Councillor Cowen advised that the advice received had been provided to him alone in response to his enquiries.


This was a debate on a Motion and Councillor Borrett had listened to Councillor Dowling quite impassioned speech and accepted where she was coming from; however, he could not support all what had been contained in the Motion and would be voting against it one of which was the extra burden that would be put on this Council.  He had noted that Councillor Dowling had said in her speech that companies were dodging taxes without breaking any laws and he believed it was not the business of Breckland to be policing peoples’ tax, this was for national government and HMRC.  If this Council was to step outside the normal procurement process, the only outcome for that would be increased expense for the residents of Breckland and would lead to ordinary citizens footing the bill and that would happen. It would also probably lead to less tenders for work and a huge amount of work and staff would be necessary to investigate fully every single company that this Council had dealings with. All of which would have to paid by the tax payer. He accepted the total integrity of this matter but felt that it would be unworkable and unfair to increase the Council Tax for policing something that was already being done elsewhere. 

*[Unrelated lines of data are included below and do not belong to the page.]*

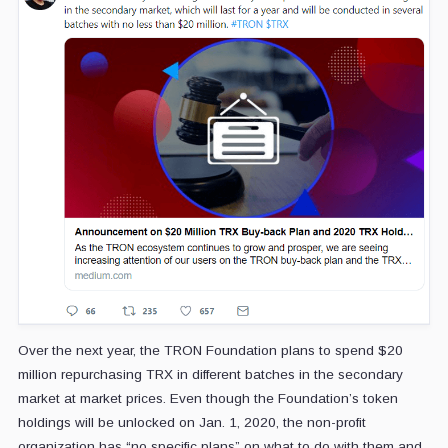
Over the next year, the TRON Foundation plans to spend $20
million repurchasing TRX in different batches in the secondary
market at market prices. Even though the Foundation’s token
holdings will be unlocked on Jan. 1, 2020, the non-profit
organization has “no specific plans” on what to do with them and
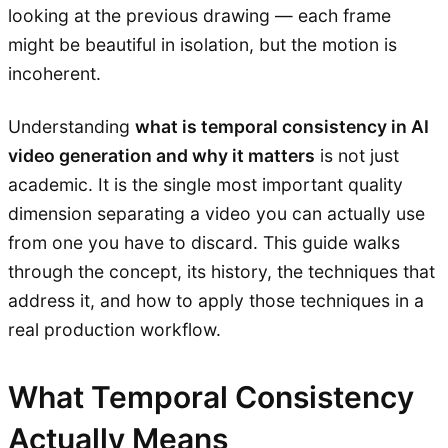
looking at the previous drawing — each frame
might be beautiful in isolation, but the motion is
incoherent.
Understanding
what is temporal consistency in AI
video generation and why it matters
is not just
academic. It is the single most important quality
dimension separating a video you can actually use
from one you have to discard. This guide walks
through the concept, its history, the techniques that
address it, and how to apply those techniques in a
real production workflow.
What Temporal Consistency
Actually Means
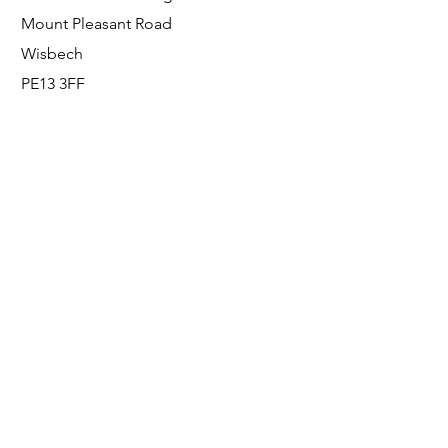
Mount Pleasant Road
Wisbech
PE13 3FF
Enquiries
For any enquiries or questions, please call:
0800 001 6520
Socials
Facebook
Instagram
LinkedIn
© FS Fabrication Service Ltd - 2026
Go Up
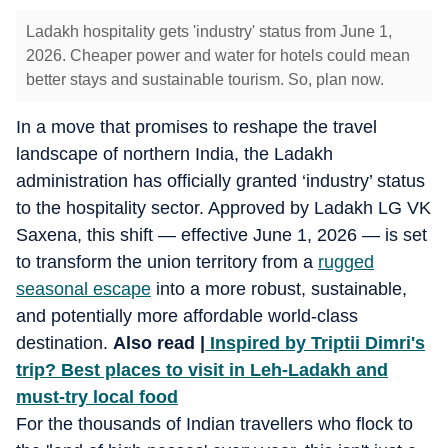
Ladakh hospitality gets 'industry' status from June 1,
2026. Cheaper power and water for hotels could mean
better stays and sustainable tourism. So, plan now.
In a move that promises to reshape the travel
landscape of northern India, the Ladakh
administration has officially granted ‘industry’ status
to the hospitality sector. Approved by Ladakh LG VK
Saxena, this shift — effective June 1, 2026 — is set
to transform the union territory from a
rugged
seasonal escape
into a more robust, sustainable,
and potentially more affordable world-class
destination.
Also read |
Inspired by Triptii Dimri's
trip? Best places to visit in Leh-Ladakh and
must-try local food
For the thousands of Indian travellers who flock to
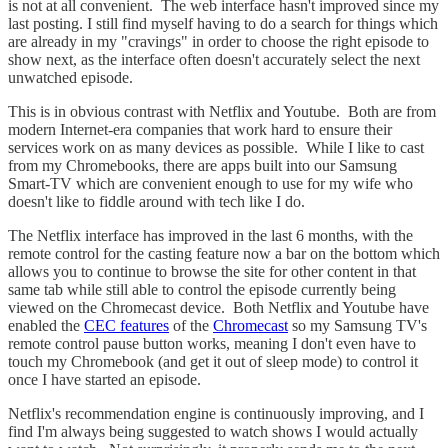
is not at all convenient. The web interface hasn't improved since my
last posting. I still find myself having to do a search for things which
are already in my "cravings" in order to choose the right episode to
show next, as the interface often doesn't accurately select the next
unwatched episode.
This is in obvious contrast with Netflix and Youtube. Both are from
modern Internet-era companies that work hard to ensure their
services work on as many devices as possible. While I like to cast
from my Chromebooks, there are apps built into our Samsung
Smart-TV which are convenient enough to use for my wife who
doesn't like to fiddle around with tech like I do.
The Netflix interface has improved in the last 6 months, with the
remote control for the casting feature now a bar on the bottom which
allows you to continue to browse the site for other content in that
same tab while still able to control the episode currently being
viewed on the Chromecast device. Both Netflix and Youtube have
enabled the
CEC features
of the
Chromecast
so my Samsung TV's
remote control pause button works, meaning I don't even have to
touch my Chromebook (and get it out of sleep mode) to control it
once I have started an episode.
Netflix's recommendation engine is continuously improving, and I
find I'm always being suggested to watch shows I would actually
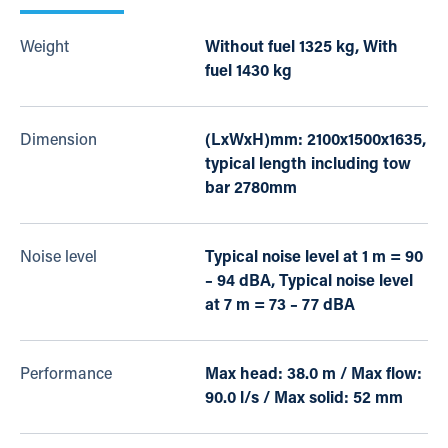
Weight
Without fuel 1325 kg, With
fuel 1430 kg
Dimension
(LxWxH)mm: 2100x1500x1635,
typical length including tow
bar 2780mm
Noise level
Typical noise level at 1 m = 90
– 94 dBA, Typical noise level
at 7 m = 73 – 77 dBA
Performance
Max head: 38.0 m / Max flow:
90.0 l/s / Max solid: 52 mm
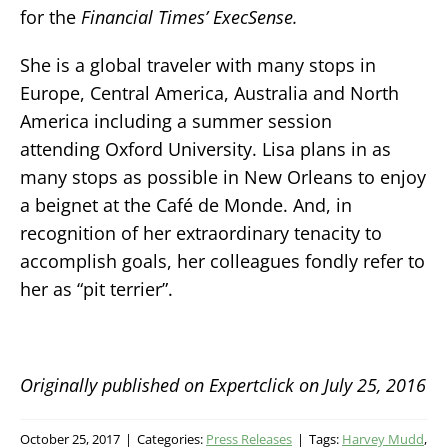
for the
Financial Times’
ExecSense
.
She is a global traveler with many stops in
Europe, Central America, Australia and North
America including a summer session
attending Oxford University. Lisa plans in as
many stops as possible in New Orleans to enjoy
a beignet at the Café de Monde. And, in
recognition of her extraordinary tenacity to
accomplish goals, her colleagues fondly refer to
her as “pit terrier”.
Originally published on Expertclick on July 25, 2016
October 25, 2017
|
Categories:
Press Releases
|
Tags:
Harvey Mudd
,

Councillor Land asked if the Council’s solicitors had looked into this issue and provided advice, and if so, could Members be informed of their opinion.  


Sarah Wolstenholme-Smy, the Council’s Legal Services Manager, said that she had not been involved in the discussions in respect of this Motion.    


Councillor Birt felt that it was being portrayed as being difficult for this Council to pursue, but this was not the case, all that was being put forward was that companies that subscribed to this scheme would be preferred.  There could be fewer tenders but that could mean that such companies did not actively want to subscribe to this scheme. He felt it was important not to penalise good law-abiding businesses who took their morale obligations seriously, and this Motion was an ideal way to show them that they had the Council’s support.


From a Point of Order, the Leader from the Council’s position, was concerned that the Member in question had just insinuated that providers of the Council’s services to residents and businesses were undertaking illegal activity and as had already been mentioned, tax avoidance was not illegal, tax evasion was. He asked for advice from the Solicitor about the accusations made to this Council and acting illegally.


The Legal Services Manager did not consider that an accusation had been made, she believed it to be just a comment.


The Leader raised another Point of Order and wanted clarity that all services provided to residents and businesses across the district were contracts that were procured legally within the law.


The Deputy Chief Executive & Monitoring Officer did not believe that the comments made by Councillor Birt were accusing the Council of any wrongdoing, all had been recorded and he asked for the matter to be moved on. 


Councillor Morton then provided responses to the many questions that had been asked but still agreed with the Motion and recommendations that had he had put forward.


A vote on the Motion was then taken.


The Motion was lost by 30 votes against and 8 votes in favour, plus 2 abstentions. 


Councillor Birt asked for his vote in support of the Motion to be recorded.